Lunch at a local brewery in Slovakia.  I forgot to ask what the name of the beer was, but it was good.

Route from Budapest to Krakow crosses through Slovakia.  3 borders in one day is cool.

The brewery in the Carpathian Mountains.  


Do need to figure out what this says.  It was at the church below and I hope I wasn't confessing to something I did not do.



How could I not get a bagel in Krakow where, they claim, bagels were invented.  They referred to the bagels we eat at home, and that I love, as soft bagels.

Plaza in Krakow


It is always about the food.  We were no strangers to pirogies, but of course these were in the home of pirogies.

Travel crew at dinner in Krakow.

Traveler Casey, who wins the award for best packing.  She travels from a tiny carry on.

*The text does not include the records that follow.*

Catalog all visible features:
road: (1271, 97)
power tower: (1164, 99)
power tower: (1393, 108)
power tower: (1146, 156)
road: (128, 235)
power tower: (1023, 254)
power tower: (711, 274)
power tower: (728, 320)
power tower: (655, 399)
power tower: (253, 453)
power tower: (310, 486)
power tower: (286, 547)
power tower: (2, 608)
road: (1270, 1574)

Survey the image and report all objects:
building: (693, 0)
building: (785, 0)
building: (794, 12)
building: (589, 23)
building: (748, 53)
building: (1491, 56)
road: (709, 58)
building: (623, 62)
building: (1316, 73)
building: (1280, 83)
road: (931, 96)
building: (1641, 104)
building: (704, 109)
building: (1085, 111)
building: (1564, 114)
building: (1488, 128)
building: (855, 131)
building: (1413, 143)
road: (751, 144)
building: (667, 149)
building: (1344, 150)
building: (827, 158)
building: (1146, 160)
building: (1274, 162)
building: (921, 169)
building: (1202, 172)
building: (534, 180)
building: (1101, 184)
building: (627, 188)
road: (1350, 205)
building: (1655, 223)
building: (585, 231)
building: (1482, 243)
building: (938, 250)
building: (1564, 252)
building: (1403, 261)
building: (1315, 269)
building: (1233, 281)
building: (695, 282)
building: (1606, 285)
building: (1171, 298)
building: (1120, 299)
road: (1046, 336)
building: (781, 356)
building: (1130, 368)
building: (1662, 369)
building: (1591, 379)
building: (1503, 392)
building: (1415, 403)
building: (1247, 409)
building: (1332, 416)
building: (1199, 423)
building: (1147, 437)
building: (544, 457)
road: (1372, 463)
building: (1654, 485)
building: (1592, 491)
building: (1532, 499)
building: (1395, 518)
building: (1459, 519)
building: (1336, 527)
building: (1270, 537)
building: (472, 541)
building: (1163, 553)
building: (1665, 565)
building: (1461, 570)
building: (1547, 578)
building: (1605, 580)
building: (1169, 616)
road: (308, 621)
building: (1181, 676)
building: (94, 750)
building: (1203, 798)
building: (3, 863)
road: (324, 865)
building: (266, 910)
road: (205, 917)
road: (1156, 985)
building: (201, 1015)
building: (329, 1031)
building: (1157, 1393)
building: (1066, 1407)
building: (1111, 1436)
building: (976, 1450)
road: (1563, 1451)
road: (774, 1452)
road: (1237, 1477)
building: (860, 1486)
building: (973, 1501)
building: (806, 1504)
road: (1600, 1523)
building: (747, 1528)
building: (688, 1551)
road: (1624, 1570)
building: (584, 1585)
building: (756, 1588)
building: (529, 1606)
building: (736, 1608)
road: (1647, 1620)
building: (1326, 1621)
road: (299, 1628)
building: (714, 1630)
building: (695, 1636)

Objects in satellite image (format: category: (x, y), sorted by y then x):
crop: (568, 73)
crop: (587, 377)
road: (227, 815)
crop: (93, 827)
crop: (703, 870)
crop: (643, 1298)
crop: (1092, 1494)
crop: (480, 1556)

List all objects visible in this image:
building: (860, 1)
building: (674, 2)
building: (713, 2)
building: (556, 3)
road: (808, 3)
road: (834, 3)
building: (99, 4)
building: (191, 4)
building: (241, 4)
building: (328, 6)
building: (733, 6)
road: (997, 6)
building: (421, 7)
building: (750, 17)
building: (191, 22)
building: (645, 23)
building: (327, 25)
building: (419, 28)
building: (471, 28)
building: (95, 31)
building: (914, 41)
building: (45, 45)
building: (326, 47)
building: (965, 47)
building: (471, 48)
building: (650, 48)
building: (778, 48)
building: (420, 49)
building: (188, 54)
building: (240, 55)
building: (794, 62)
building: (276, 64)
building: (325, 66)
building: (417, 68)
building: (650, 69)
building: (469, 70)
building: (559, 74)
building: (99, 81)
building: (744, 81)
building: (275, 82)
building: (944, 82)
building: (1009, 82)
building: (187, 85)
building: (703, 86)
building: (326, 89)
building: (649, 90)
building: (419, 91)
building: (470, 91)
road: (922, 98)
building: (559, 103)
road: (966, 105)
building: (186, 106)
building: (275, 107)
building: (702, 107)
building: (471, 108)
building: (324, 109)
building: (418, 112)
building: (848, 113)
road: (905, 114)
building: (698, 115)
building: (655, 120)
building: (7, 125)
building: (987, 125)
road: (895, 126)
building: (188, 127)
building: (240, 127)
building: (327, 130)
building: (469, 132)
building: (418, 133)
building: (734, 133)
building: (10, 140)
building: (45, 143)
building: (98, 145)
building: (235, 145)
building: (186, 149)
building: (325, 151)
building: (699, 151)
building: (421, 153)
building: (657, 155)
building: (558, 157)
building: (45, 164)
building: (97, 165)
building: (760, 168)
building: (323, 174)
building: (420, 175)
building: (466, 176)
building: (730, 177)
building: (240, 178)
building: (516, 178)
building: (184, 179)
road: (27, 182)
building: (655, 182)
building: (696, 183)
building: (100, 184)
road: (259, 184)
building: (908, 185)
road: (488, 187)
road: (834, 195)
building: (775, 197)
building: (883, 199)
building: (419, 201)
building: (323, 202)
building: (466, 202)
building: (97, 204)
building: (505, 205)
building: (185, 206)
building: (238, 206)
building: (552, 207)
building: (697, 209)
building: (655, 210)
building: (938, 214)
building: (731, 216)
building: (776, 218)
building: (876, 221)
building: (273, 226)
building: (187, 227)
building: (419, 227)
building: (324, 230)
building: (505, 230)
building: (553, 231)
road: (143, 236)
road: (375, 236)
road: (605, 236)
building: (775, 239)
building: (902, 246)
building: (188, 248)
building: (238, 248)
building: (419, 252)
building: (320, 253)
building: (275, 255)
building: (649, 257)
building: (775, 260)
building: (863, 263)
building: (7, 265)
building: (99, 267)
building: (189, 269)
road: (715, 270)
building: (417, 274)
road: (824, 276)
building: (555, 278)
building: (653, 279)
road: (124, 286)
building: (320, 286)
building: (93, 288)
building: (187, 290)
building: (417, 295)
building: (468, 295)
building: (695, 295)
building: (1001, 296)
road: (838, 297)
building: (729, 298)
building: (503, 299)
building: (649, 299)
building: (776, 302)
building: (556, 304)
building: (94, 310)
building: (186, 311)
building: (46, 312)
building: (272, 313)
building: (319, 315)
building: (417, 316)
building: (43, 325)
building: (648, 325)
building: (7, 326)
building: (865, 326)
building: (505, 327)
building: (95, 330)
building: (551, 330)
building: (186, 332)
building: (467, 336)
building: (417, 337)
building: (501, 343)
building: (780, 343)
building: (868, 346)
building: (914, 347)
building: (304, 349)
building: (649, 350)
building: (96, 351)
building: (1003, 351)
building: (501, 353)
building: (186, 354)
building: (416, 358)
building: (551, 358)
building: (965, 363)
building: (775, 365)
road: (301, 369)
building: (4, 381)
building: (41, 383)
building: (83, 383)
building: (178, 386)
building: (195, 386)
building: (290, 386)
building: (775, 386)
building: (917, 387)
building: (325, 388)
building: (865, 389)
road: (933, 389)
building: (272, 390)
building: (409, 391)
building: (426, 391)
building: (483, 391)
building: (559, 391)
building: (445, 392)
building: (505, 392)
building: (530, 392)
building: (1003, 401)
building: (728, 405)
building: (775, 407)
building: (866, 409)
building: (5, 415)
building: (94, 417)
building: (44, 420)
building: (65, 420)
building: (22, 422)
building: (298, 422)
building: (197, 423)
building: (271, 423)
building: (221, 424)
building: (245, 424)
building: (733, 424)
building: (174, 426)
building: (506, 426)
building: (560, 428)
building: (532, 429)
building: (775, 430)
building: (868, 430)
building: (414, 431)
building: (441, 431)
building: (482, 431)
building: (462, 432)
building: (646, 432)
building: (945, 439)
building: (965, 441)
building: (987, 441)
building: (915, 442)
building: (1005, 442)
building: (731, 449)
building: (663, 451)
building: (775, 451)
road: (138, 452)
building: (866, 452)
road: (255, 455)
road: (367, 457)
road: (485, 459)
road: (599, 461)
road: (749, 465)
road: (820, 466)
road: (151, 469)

I have only been in 2 cities on earth without a McD.  Krakow is not one of them.

Orava Castle in Slovakia.  Cool because it is 800 years old and because it is where they filmed the 1922 Dracula movie Nosferatu.


Main square in Krakow.  Very, very, very cool.

Spartan buy perfectly fine tine room accommodations.  Keeps the prices reasonable for college students and more than enough for me.






Monday, March 13, 2017

Budapest and The Blue Danube

Kind of a long day of travel, catching up on delays, but finally arrived in Budapest, Hungary.  No doubt the coolest part is the riverfront on the Ole Blue Danube.

 And of course it is always all about the food.  This was Hungarian braised beef and potatoes in some kind of red wine gravy.  Of course excellent.

 Very cool boat ride on the Danube.

 Soviet Era East German car called a Trabant.  It was a piece of shite when they were built but now, of course, the are a collectors item of sorts.  This is the travel crew.

 Traveler Adam and I striking the requisite pose at Elizabeths Bridge on the Danube River.



More of travel crew (Ivy, Maegan, McKenna, Jackie, Casey) on Danube River cruise.